Arrow-right Camera
The Spokesman-Review Newspaper
Spokane, Washington  Est. May 19, 1883

U.S. will keep sending emergency supplies

Matthew Lee Associated Press

WASHINGTON – The Bush administration will continue to send emergency assistance to Myanmar’s cyclone victims despite concerns the country’s military government may be confiscating the aid or diverting it away from those most in need.

Officials from the State Department and U.S. Agency for International Development said Wednesday the crisis is so severe that they are willing to risk American aid winding up in the wrong hands, or for sale, to ensure that at least some gets through. So, for the moment at least, they said supplies would keep flowing if the junta allows it.

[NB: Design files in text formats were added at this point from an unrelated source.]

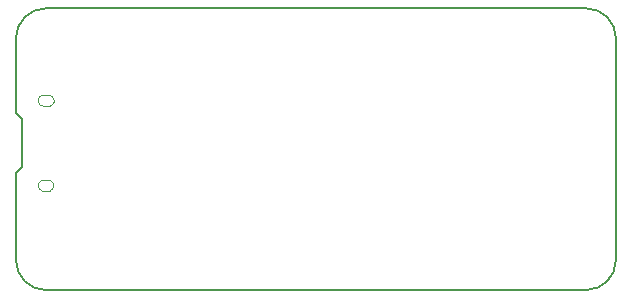
<source format=gbr>
G04 #@! TF.FileFunction,Profile,NP*
%FSLAX46Y46*%
G04 Gerber Fmt 4.6, Leading zero omitted, Abs format (unit mm)*
G04 Created by KiCad (PCBNEW 4.0.6) date Monday, September 17, 2018 'PMt' 12:21:56 PM*
%MOMM*%
%LPD*%
G01*
G04 APERTURE LIST*
%ADD10C,0.100000*%
%ADD11C,0.150000*%
G04 APERTURE END LIST*
D10*
D11*
X173900000Y-113900000D02*
X173900000Y-114900000D01*
X123100000Y-113900000D02*
X123100000Y-114900000D01*
X125641100Y-117433600D02*
X171361100Y-117433600D01*
X173901100Y-114893600D02*
G75*
G02X171361100Y-117433600I-2540000J0D01*
G01*
X173901100Y-113893600D02*
X173901100Y-96113600D01*
X171361100Y-93573600D02*
G75*
G02X173901100Y-96113600I0J-2540000D01*
G01*
X171361100Y-93573600D02*
X125641100Y-93573600D01*
X123101100Y-96113600D02*
G75*
G02X125641100Y-93573600I2540000J0D01*
G01*
X123101100Y-96113600D02*
X123101100Y-102463600D01*
X123101100Y-102463600D02*
X123609100Y-102971600D01*
X123609100Y-102971600D02*
X123609100Y-107035600D01*
X123609100Y-107035600D02*
X123101100Y-107543600D01*
X123101100Y-107543600D02*
X123101100Y-113893600D01*
X125641100Y-117433600D02*
G75*
G02X123101100Y-114893600I0J2540000D01*
G01*
D10*
X126296100Y-101303600D02*
G75*
G03X125946100Y-100953600I-350000J0D01*
G01*
X126296100Y-101303600D02*
X126296100Y-101503600D01*
X125946100Y-101853600D02*
G75*
G03X126296100Y-101503600I0J350000D01*
G01*
X125946100Y-101853600D02*
X125396100Y-101853600D01*
X124996100Y-101503600D02*
G75*
G03X125396100Y-101853600I375000J25000D01*
G01*
X124996100Y-101503600D02*
X124996100Y-101303600D01*
X125396100Y-100953600D02*
G75*
G03X124996100Y-101303600I-25000J-375000D01*
G01*
X125396100Y-100953600D02*
X125946100Y-100953600D01*
X124996100Y-108603600D02*
G75*
G03X125346100Y-109053600I400000J-50000D01*
G01*
X125346100Y-108153600D02*
G75*
G03X124996100Y-108603600I50000J-400000D01*
G01*
X125946100Y-109053600D02*
X125346100Y-109053600D01*
X125946100Y-109053600D02*
G75*
G03X126296100Y-108603600I-50000J400000D01*
G01*
X126296100Y-108603600D02*
G75*
G03X125946100Y-108153600I-400000J50000D01*
G01*
X125346100Y-108153600D02*
X125946100Y-108153600D01*
M02*

</source>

Since last week, Myanmar has allowed only eight U.S. military flights to land in Yangon with assistance, but it has declined offers to help with the distribution of the supplies and rejected direct outside oversight of the process. U.S. disaster relief experts have been stuck in neighboring Thailand for more than a week awaiting permission to go in.

At the Pentagon on Wednesday, a senior military officer said Myanmar has given verbal approval for an additional five U.S. relief flights today.

There have been reports that the military has confiscated some aid, that material is showing up for sale at local markets and that authorities have substituted low quality domestically produced food for better items provided by donors.

USAID administrator Henrietta Fore and deputy State Department spokesman Tom Casey said the United States was trying to verify those reports but stressed they had anecdotal evidence from aid workers on the ground that at least small amounts of U.S. assistance is getting to victims.